■ **Work instruction**:
Where a record contains a picture, omit it; otherwise reproduce the listing exactly.

■ **Provided records**:
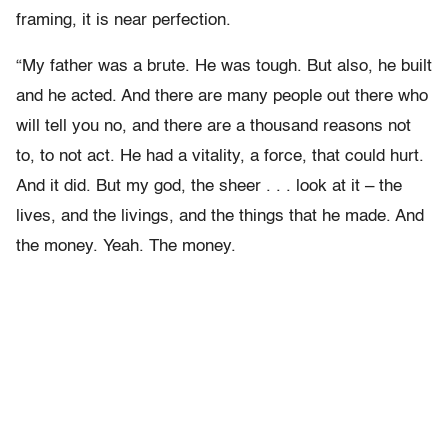
framing, it is near perfection.
“My father was a brute. He was tough. But also, he built
and he acted. And there are many people out there who
will tell you no, and there are a thousand reasons not
to, to not act. He had a vitality, a force, that could hurt.
And it did. But my god, the sheer . . . look at it – the
lives, and the livings, and the things that he made. And
the money. Yeah. The money.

■ **Solution for this task**:
framing, it is near perfection.
“My father was a brute. He was tough. But also, he built
and he acted. And there are many people out there who
will tell you no, and there are a thousand reasons not
to, to not act. He had a vitality, a force, that could hurt.
And it did. But my god, the sheer . . . look at it – the
lives, and the livings, and the things that he made. And
the money. Yeah. The money.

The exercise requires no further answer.